Exercise brief: Print all the data that follows exactly, images excluded.

Raw data:
+---+
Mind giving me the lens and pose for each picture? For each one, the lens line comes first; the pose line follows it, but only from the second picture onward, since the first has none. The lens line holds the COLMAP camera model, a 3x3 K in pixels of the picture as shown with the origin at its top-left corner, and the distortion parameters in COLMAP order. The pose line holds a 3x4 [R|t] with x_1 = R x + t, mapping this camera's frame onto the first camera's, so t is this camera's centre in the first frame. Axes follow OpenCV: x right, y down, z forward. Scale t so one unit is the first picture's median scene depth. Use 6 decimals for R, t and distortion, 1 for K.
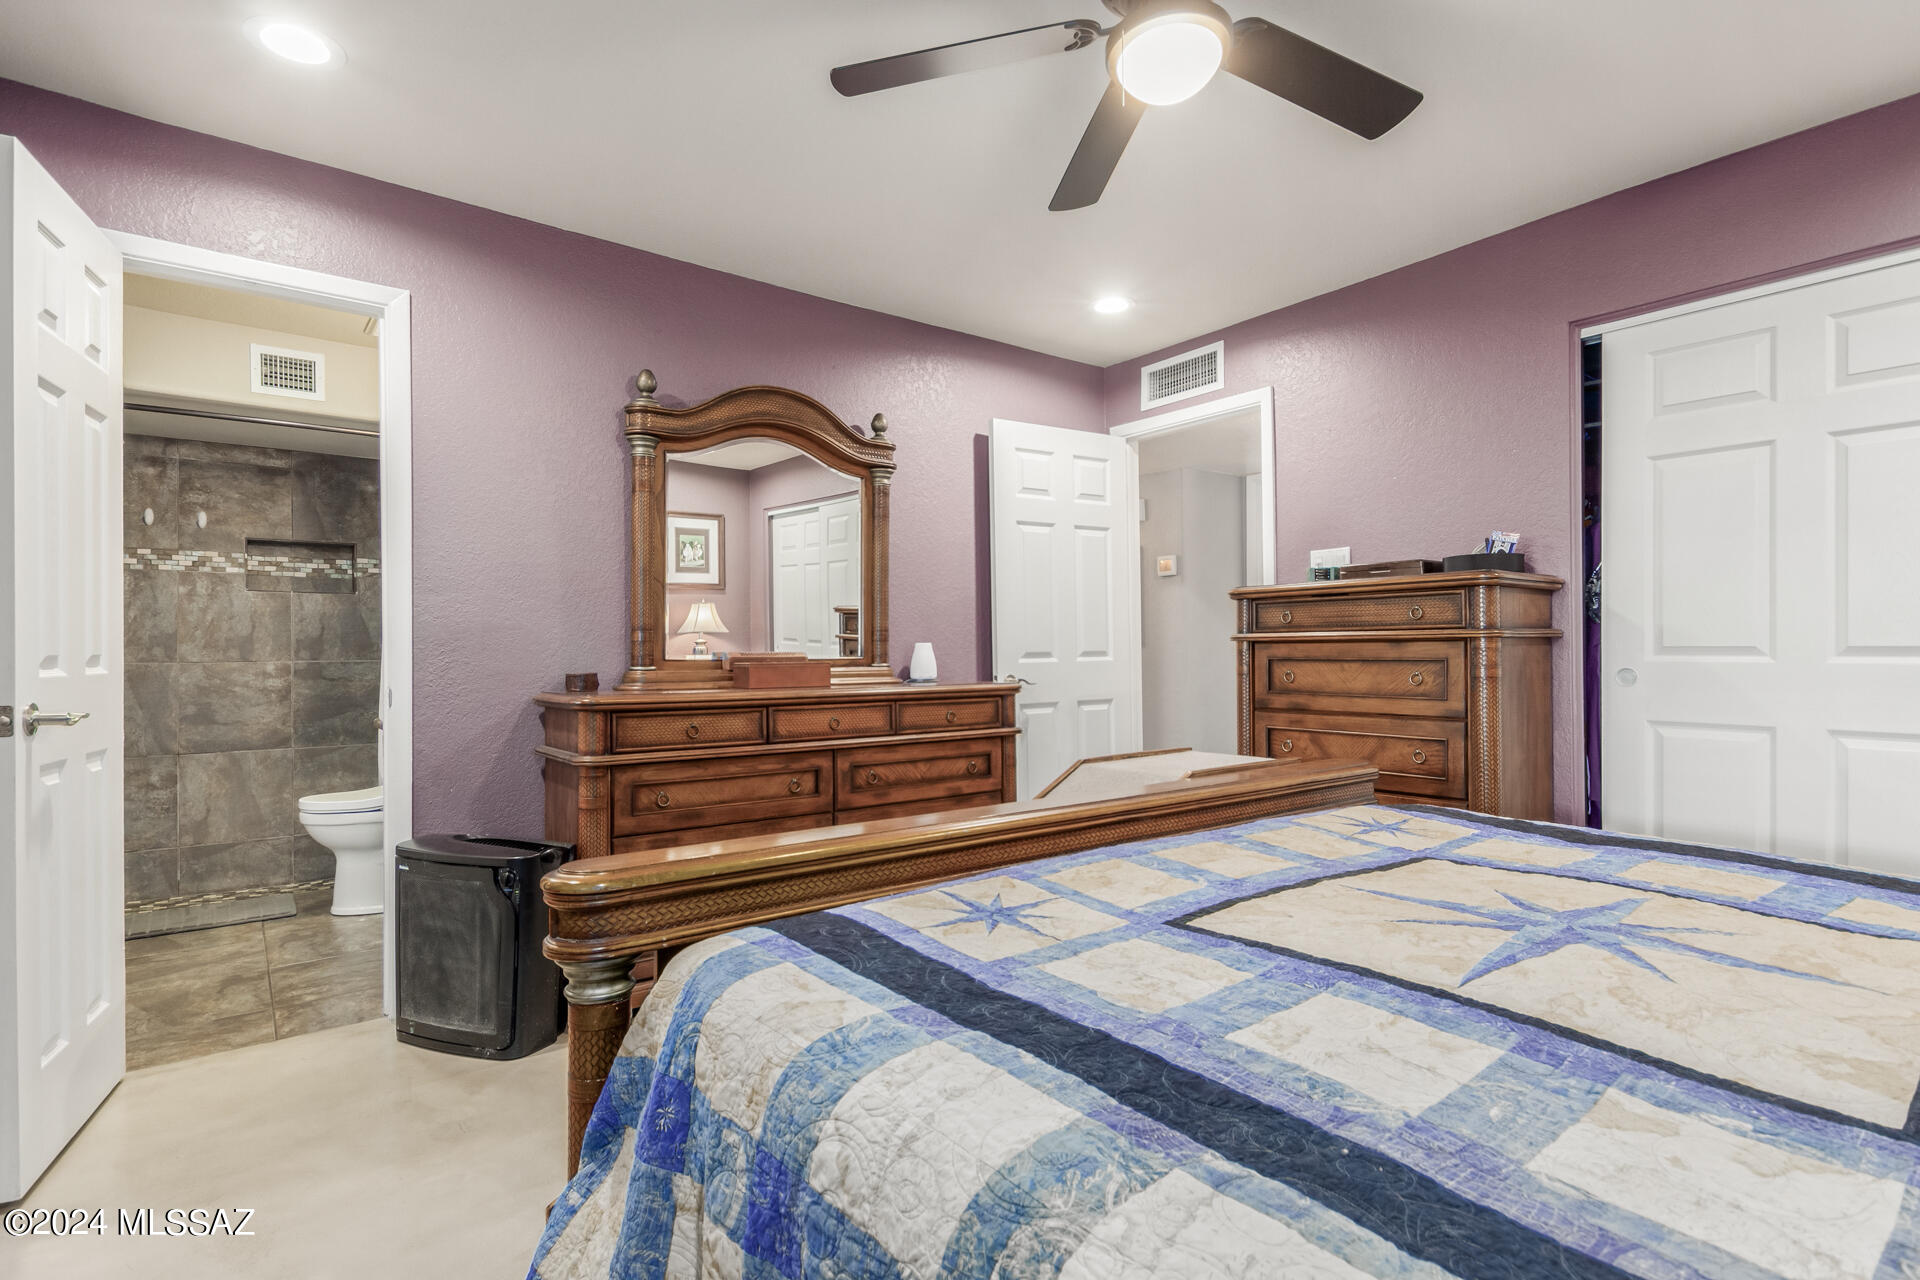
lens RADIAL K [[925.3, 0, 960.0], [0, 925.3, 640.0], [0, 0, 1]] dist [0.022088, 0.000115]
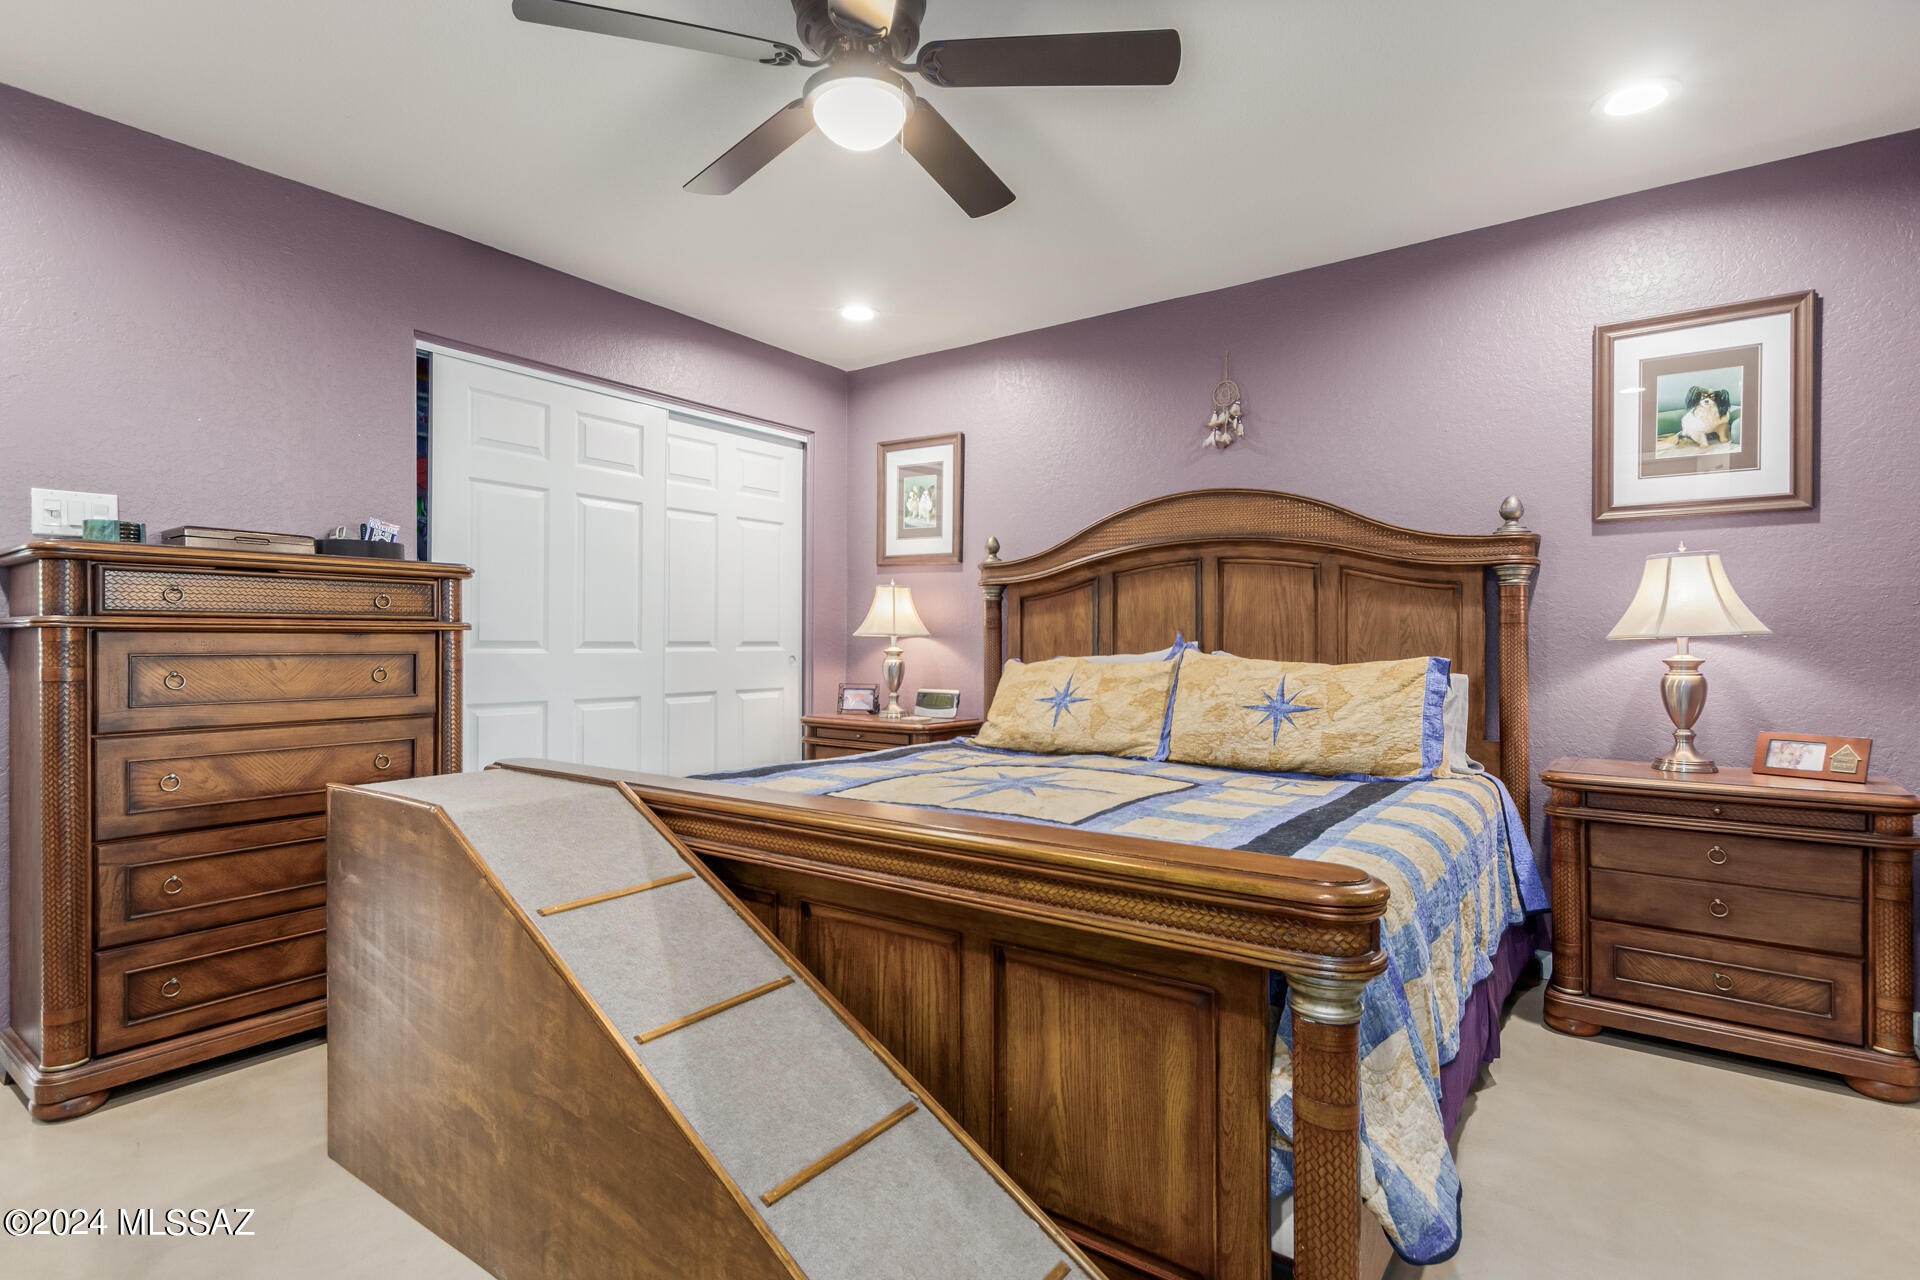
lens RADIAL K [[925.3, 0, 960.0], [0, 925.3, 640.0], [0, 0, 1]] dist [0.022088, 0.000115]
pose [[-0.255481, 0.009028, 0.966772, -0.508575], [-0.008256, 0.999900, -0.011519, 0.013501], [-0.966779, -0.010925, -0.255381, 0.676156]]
+---+
Finished task:
Mind giving me the lens and pose for each picture? For each one, the lens line comes first; the pose line follows it, but only from the second picture onward, since the first has none. The lens line holds the COLMAP camera model, a 3x3 K in pixels of the picture as shown with the origin at its top-left corner, and the distortion parameters in COLMAP order. The pose line holds a 3x4 [R|t] with x_1 = R x + t, mapping this camera's frame onto the first camera's, so t is this camera's centre in the first frame. Axes follow OpenCV: x right, y down, z forward. Scale t so one unit is the first picture's median scene depth. Use 6 decimals for R, t and distortion, 1 for K.
lens RADIAL K [[925.3, 0, 960.0], [0, 925.3, 640.0], [0, 0, 1]] dist [0.022088, 0.000115]
lens RADIAL K [[925.3, 0, 960.0], [0, 925.3, 640.0], [0, 0, 1]] dist [0.022088, 0.000115]
pose [[-0.255481, 0.009028, 0.966772, -0.508575], [-0.008256, 0.999900, -0.011519, 0.013501], [-0.966779, -0.010925, -0.255381, 0.676156]]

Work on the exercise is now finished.